Categorical Time-Series Analysis

Introduction

CategoricalTimeSeries.jl is a Julia package regrouping methods of categorical time-series analysis. The term categorical commonly refers to two types of data: nominal and ordinal.
Nominal, or labeled values represent discrete units that have no intrinsic order, like common types of pet:

  • Cat
  • Dog
  • Bird

Ordinal values on the other hand represent discrete and ordered units, like the size of a coffee cup:

  1. Small
  2. Medium
  3. Large

When categorical data is layed out in function of time, one speaks of categorical time-series.

Often, especially when dealing with ordinal time-series, it is enough to map the different values to a set of integers to carry the analysis. However, when it is not sufficient CategoricalTimeSeries.jl is here to help.

Overview

The package lets you carry three main kind of analysis: Spectral analysis, Data clustering and correlations analysis. Other functionnalities are also avalaible (see misc.). Here is a quick overview of these methods, for more details go to the specific sections.

Spectral analysis

The standard approach to study spectral properties in categorical time-series is to map the different values to a set of numbers.

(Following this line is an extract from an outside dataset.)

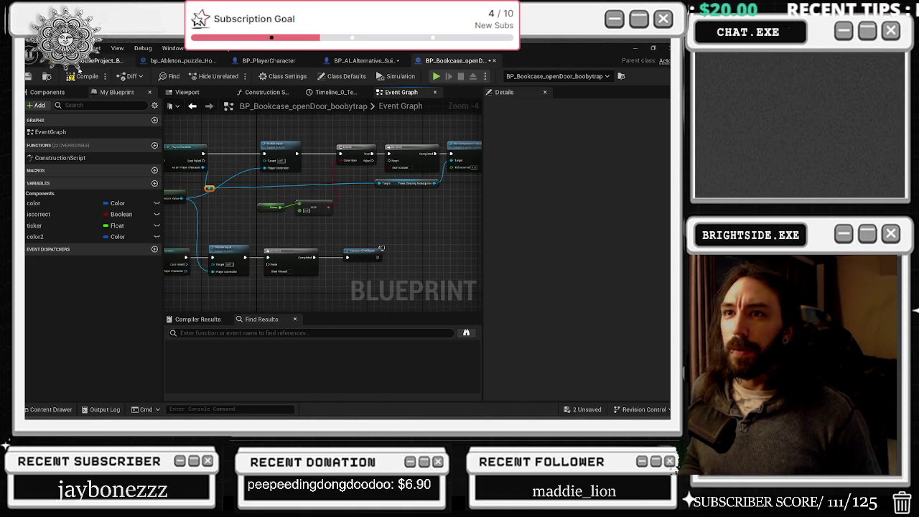
click(87, 76)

While the overall shape of the spectrum is usually unaffected by this operation, peaks representing cyclic behaviors in the time-series can completely disappear depending on the choice of mapping. To tackle this issue, this package proposes an implementation of the spectral envelope method. It was developed by David S. Stoffer in order to identify optimal mappings.

Data clustering

A categorical time-series might have many different possible values, but these values are rarely independant. Some categories are usually equivalent to one-another. For example, among the values "male", "female", "house" and "car", it is evident that "male" and "female" refer to similar concepts and could be grouped in one single category. Data clustering is the task of identifying relationships of equivalency in the time-series in order to reduce it to a more efficient representation. CategoricalTimeSeries.jl offers an implementation of the information bottleneck to this end.

Correlation analysis

The notion of autocorrelation function is formally not defined for a categorical time-series. Yet, it might be of interest to know how interdependent the values of the time-series are. Efforts have been made to generalize the concept of linear correlations to categorical time-series. This package implements several of these methods.

Misc.

Additional functions are also provided in the package, allowing for instance to test for stationarity, look for change points or simply get confidence intervals.

Installation

Like any other Julia package, CategoricalTimeSeries.jl can be installed with

using Pkg
Pkg.clone("https://github.com/johncwok/CategoricalTimeSeries.jl.git")

To use it, you need to import it:

using CategoricalTimeSeries